Saturday, June 14, 2003

Like many amateur media watchers I've spent a lot of time lately thinking about the nature of truth. I remember being about four years old and insisting to my parents that my father's skin couldn't possibly be called black because anyone could see that it was actually reddish-brown; and later noting that water wasn't really blue and the sun actually seemed more white than yellow. But accepted truth is more compelling than found truth and it's easy to get tired of insisting on your own reality and accepting the more popular version. I think this is why, even despite the lies and deceptions, people expect to have truths told to them rather than seeking out there own answers.

This is why the "Well, the President says..." are the four most infuriating words in the English language today. We know that people lie and yet almost always expect to be told the truth. While it's comforting that finally people are beginning to take notice, it's hard not to want to shake people for being so gullible.

Broder has recently discovered how easy this actually his.

What has been said:

In his two most recent State of the Union addresses and in dozens of speeches around the country, this president has urged Americans to devote time and energy to community projects. And he has pledged his best efforts to expand government programs of national service.

**PROBLEM SET**
1. Rewrite the paragraph of the post about truth that begins "Like many amateur media watchers" as a shorter version that keeps its main points.
2. Pick up the post about truth right after its last sentence and write the next paragraph or two in the same voice.
The listing that comes next is separate material and is not part of the post about truth.

**INFORMATION PROVIDED**
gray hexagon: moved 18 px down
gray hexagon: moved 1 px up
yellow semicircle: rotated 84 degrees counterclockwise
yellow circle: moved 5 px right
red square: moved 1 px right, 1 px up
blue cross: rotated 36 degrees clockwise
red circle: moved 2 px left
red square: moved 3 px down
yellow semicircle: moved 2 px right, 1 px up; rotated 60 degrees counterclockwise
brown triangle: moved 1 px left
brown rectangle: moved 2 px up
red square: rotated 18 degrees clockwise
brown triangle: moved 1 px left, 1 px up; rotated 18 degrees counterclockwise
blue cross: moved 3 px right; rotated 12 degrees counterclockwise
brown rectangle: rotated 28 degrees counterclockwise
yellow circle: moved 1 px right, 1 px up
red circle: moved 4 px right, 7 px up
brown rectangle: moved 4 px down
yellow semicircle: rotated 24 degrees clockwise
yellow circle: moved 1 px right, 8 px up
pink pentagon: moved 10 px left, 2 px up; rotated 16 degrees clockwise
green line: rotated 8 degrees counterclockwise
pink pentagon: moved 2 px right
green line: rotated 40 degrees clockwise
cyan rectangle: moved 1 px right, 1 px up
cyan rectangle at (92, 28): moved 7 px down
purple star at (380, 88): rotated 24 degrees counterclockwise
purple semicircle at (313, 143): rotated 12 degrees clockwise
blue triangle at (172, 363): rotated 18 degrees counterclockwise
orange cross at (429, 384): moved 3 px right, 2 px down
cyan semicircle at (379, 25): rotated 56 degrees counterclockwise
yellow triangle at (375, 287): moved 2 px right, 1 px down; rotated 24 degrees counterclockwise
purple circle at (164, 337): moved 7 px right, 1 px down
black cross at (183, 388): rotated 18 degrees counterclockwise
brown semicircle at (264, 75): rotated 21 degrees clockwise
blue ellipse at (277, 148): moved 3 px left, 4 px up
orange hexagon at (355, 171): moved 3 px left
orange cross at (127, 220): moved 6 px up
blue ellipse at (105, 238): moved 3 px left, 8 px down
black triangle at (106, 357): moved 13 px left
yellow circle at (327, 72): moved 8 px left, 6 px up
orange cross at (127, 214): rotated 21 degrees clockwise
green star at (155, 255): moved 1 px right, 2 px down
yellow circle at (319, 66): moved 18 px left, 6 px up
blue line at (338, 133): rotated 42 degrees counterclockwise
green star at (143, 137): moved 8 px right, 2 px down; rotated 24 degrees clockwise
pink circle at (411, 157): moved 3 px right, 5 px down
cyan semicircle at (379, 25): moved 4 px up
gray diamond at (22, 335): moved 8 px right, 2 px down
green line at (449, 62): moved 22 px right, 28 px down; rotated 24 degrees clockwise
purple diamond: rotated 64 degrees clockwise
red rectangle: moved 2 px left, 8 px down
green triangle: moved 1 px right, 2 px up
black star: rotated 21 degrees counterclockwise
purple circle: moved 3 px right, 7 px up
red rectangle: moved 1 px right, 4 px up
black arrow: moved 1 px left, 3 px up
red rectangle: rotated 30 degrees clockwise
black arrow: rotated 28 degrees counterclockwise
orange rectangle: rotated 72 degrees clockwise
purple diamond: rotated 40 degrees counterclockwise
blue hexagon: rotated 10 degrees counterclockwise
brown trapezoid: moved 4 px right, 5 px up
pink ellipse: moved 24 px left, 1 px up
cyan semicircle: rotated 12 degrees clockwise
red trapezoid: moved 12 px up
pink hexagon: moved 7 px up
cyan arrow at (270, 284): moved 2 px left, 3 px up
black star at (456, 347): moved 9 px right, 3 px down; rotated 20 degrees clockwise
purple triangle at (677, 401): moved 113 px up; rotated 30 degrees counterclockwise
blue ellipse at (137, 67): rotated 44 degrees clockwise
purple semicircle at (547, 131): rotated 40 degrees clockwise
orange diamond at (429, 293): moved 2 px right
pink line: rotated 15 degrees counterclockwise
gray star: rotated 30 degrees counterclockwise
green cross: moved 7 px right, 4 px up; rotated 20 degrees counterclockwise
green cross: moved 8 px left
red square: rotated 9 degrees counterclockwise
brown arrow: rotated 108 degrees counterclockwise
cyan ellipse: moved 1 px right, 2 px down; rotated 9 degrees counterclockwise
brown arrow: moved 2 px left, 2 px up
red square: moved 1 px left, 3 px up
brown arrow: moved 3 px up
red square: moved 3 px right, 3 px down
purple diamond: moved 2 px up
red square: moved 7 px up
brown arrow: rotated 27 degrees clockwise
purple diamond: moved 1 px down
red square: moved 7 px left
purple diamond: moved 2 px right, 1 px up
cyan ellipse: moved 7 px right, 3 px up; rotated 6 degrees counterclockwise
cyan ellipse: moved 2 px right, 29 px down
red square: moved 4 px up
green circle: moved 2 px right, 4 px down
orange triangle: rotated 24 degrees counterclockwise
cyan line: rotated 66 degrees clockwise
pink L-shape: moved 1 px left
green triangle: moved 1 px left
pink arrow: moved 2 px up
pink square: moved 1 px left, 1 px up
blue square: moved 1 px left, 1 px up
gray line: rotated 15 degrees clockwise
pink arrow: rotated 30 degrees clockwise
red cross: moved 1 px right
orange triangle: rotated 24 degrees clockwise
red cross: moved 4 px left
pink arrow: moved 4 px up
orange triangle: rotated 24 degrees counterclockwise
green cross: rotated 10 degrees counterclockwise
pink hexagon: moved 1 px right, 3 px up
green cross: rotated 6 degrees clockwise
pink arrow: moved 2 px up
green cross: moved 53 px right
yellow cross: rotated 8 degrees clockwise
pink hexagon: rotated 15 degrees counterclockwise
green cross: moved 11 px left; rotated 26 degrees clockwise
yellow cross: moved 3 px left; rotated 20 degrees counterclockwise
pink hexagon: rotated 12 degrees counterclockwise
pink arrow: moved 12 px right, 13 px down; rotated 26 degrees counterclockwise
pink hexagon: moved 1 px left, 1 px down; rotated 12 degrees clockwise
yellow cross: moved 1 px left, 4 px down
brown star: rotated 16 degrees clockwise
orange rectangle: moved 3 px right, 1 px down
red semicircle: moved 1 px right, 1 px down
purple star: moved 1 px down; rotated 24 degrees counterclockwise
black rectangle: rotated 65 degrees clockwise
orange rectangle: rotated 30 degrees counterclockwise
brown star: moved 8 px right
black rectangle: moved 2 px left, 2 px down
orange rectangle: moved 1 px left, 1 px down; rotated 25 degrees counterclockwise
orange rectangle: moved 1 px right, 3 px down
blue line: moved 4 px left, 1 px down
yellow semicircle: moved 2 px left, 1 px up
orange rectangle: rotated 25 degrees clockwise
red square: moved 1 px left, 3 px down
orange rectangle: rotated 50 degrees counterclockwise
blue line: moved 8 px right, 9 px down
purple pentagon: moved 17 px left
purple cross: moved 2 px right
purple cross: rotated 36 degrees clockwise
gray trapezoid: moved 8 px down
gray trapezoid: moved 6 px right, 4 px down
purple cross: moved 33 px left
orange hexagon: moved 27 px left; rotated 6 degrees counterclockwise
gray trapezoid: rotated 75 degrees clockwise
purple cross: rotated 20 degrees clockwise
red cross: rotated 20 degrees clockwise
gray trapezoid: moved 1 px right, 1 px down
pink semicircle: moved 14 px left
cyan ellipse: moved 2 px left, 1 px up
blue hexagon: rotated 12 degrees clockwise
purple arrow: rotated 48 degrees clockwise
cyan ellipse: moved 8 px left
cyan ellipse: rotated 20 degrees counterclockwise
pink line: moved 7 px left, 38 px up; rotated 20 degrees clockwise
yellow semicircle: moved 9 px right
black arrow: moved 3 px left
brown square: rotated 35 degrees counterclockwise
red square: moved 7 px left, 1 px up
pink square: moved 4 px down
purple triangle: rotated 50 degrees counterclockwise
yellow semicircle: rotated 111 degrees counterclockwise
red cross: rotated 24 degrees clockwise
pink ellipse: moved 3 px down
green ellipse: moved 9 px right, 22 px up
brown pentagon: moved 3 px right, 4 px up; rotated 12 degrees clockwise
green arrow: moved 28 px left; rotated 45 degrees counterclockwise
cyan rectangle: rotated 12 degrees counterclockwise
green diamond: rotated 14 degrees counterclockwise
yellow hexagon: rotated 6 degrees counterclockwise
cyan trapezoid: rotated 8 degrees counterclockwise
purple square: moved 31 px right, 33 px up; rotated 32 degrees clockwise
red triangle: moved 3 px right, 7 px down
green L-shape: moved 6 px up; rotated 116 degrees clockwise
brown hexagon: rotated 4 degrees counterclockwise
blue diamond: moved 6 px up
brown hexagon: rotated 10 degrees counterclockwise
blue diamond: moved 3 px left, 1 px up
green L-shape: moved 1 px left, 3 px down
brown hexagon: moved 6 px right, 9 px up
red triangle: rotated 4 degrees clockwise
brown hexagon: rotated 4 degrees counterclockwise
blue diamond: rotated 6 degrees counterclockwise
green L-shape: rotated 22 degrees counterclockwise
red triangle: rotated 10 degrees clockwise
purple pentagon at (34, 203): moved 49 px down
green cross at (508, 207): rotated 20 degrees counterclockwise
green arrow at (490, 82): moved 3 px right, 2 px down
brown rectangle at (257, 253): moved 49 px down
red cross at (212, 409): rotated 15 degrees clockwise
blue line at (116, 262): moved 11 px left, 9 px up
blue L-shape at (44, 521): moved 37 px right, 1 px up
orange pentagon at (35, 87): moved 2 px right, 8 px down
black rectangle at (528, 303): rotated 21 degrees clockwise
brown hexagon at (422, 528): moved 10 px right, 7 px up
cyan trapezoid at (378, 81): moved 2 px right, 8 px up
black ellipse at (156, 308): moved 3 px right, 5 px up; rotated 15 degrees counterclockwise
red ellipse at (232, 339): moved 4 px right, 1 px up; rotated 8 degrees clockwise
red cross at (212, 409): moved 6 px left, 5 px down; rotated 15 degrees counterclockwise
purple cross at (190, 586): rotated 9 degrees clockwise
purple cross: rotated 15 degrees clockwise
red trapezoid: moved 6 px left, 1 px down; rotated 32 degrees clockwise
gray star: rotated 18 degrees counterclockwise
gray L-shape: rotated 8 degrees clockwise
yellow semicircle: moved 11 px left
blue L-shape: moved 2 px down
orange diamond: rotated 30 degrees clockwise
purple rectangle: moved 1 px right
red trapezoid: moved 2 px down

**RESPONSES TO THE TASKS**
1. Like many amateur media watchers, I've been thinking a lot about truth. As a small child I insisted that my father's skin was reddish-brown, not black, and later noticed that water isn't really blue and the sun looks more white than yellow. But accepted truth wins out over truth you find yourself, and it gets tiring to keep insisting on your own view. That's why, despite lies and deception, people expect to be told the truth instead of looking for their own answers.

2.
What the reality is:

At his road stops, Bush likes to introduce AmeriCorps workers, while telling audiences that "we'll increase AmeriCorps by 50 percent." That goal was also set forth in the president's budget for fiscal 2004, which administration documents said would take AmeriCorps up from 50,000 to 75,000 people.
But despite the rhetoric, skeptics noted that Bush actually reduced his request for AmeriCorps grants from $364 million for fiscal 2003 to $324 million for fiscal 2004. When asked how they expected to expand the program by 50 percent at lower cost, AmeriCorps officials said they have "achieved a lot of efficiencies" and have found that many of the local groups that get AmeriCorps workers are willing to subsidize their living expenses, reducing the cost to the government.

Welcome to our world Mr. Broder. It sucks! It's a place where we can every good reason, and every piece of evidence, and still be stopped by those four words: "Well, the President says..."

UPDATE: Josh Marshall, blogging from the West Coast, has more on truth telling, the media, and the Bush Administration.